Launchpad chicken: Jean Louis Gassée on Mobile Me

Insight from Jean Louis Gassée. 

“Simple is hard. Easy is harder. Invisible is hardest. So goes one of the many proverbs of our computer lore. As Apple found out last month with the MobileMe launch misfires, the lofty promise of “Exchange for the rest of us” translated into a user experience that was neither simple nor easy — in a highly visible way.”

Explains: synch is difficult. Scale matters. Exchange and Blackberry have years of experience with push email and synch.

There has been quite a bit of coverage on how Apple over-reached on the simultaneous launch of Mobile Me, new iPhone and App store. Scale and complexity are only part of the explanation. To understand what went wrong  we need insight into how a company can find itself unable to back down from launching a service which is not ready: launchpad chicken.
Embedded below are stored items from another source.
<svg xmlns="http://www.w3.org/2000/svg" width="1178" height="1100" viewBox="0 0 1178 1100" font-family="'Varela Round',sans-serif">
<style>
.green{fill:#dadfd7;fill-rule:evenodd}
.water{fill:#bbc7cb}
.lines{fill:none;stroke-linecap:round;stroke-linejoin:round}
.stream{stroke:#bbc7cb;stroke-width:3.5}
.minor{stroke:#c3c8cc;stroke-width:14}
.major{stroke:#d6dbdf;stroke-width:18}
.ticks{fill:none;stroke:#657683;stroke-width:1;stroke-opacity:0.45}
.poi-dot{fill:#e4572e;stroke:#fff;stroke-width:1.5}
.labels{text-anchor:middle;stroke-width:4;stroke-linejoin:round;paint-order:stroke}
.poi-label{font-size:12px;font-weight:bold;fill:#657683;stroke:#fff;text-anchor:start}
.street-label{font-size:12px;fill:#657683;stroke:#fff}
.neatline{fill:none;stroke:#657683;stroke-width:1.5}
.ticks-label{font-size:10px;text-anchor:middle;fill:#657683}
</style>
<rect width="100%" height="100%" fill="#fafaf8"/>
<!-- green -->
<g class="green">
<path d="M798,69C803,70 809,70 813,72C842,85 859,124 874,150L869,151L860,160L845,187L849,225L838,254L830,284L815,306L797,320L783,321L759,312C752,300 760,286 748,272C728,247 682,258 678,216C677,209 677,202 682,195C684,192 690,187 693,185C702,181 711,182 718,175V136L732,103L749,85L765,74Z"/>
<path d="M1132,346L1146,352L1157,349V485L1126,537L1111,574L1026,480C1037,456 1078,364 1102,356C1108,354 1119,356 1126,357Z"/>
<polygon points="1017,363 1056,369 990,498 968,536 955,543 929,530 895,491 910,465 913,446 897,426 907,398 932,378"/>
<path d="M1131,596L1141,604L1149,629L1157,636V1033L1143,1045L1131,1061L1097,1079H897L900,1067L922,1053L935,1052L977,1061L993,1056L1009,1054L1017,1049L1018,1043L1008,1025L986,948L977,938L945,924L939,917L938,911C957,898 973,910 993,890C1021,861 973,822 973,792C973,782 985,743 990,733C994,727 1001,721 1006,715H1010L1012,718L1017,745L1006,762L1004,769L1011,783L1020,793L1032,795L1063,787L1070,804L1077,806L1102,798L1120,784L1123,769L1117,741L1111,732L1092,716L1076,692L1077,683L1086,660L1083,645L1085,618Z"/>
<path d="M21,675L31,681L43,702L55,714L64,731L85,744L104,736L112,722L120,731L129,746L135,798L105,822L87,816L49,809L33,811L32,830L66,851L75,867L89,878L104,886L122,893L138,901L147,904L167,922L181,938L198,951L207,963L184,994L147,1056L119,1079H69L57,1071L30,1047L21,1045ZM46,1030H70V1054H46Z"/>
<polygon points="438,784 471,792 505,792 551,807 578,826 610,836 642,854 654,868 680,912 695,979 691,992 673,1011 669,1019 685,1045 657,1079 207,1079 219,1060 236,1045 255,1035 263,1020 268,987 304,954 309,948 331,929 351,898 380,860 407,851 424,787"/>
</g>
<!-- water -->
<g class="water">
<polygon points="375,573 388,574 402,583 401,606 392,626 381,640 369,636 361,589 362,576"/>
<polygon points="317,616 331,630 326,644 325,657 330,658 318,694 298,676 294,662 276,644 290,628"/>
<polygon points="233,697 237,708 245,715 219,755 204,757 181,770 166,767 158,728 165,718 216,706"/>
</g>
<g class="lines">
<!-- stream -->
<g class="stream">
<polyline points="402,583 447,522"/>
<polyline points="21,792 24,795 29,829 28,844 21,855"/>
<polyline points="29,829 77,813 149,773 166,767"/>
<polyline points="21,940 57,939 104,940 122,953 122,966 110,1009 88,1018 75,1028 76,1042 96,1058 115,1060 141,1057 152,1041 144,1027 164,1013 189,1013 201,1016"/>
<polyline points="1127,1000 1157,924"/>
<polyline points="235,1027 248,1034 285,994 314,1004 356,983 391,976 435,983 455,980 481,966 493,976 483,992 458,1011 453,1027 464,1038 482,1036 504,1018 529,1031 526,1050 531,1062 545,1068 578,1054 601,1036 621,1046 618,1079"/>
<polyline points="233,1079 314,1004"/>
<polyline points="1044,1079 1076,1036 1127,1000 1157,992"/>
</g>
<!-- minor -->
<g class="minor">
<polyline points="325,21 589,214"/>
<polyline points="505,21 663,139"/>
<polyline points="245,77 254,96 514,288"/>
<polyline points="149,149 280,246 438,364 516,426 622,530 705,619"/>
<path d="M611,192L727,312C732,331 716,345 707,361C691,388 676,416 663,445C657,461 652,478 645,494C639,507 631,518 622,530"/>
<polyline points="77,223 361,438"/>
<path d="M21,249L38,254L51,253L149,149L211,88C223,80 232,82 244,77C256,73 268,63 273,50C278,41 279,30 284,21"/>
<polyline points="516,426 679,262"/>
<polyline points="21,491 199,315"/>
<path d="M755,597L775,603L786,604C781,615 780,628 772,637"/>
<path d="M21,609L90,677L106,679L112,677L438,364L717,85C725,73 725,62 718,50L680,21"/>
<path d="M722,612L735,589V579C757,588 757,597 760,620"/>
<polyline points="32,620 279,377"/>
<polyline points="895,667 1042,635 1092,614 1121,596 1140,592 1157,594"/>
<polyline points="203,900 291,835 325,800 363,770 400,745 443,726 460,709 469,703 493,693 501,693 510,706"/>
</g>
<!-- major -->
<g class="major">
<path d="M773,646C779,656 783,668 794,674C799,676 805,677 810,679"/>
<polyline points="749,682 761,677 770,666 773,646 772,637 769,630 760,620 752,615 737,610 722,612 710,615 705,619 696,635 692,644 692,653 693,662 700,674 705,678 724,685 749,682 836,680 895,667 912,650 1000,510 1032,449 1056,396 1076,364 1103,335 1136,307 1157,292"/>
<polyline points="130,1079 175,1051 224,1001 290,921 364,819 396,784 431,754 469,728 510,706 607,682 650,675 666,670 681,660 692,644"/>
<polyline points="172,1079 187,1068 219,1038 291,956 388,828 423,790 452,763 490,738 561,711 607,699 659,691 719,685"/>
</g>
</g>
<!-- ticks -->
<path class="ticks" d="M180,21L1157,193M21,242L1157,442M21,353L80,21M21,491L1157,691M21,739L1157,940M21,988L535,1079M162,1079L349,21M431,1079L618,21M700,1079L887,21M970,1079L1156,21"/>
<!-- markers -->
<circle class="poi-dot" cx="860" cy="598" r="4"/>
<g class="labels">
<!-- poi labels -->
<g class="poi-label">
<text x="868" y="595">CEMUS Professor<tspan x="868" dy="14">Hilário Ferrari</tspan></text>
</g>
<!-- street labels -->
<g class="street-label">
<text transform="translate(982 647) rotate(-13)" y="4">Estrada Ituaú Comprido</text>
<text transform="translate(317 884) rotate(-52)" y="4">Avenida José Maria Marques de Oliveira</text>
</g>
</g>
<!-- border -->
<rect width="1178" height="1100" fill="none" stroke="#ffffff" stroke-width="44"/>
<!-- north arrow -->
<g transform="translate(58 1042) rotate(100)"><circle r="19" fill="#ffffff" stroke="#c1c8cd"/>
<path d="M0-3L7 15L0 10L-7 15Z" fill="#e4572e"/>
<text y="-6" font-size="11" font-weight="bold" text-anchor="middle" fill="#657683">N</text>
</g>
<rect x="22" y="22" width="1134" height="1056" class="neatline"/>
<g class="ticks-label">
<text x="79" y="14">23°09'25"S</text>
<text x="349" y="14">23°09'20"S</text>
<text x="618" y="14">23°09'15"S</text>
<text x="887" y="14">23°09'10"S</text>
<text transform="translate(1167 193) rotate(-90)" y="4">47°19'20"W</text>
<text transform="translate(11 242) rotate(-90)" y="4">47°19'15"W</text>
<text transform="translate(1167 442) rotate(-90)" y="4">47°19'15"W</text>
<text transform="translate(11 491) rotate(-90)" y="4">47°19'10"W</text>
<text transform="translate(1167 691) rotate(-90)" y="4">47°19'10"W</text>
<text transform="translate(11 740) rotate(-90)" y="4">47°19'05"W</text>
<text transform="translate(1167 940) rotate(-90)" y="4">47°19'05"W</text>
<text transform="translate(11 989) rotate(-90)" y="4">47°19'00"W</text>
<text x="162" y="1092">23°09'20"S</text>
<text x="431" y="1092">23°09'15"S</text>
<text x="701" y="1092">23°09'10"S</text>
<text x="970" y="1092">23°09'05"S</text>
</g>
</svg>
What is launchpad chicken?

“Picture the NASA control room before the launch of an expedition to the Moon. Hundreds of (mostly) men in white short-sleeves shirts, pocket protectors and eyeglasses, hunched before screens, keyboards and telephones. Each one monitors a subsystem: left liquid hydrogen tank, backup gyroscopes, main engine telemetry… In the huge air-conditioned control room, five of these men are sweating, something’s not quite right with their baby. The temperature keeps rising, the pressure is falling, the telemetry link is weakening. Almost but not quite in the red zone. If the parameters keep drifting like this, they’ll have to pick up the red phone. But who wants to be the one who aborts the launch? So, they sweat some more and hope someone else blinks first. There you have it: Launchpad Chicken.”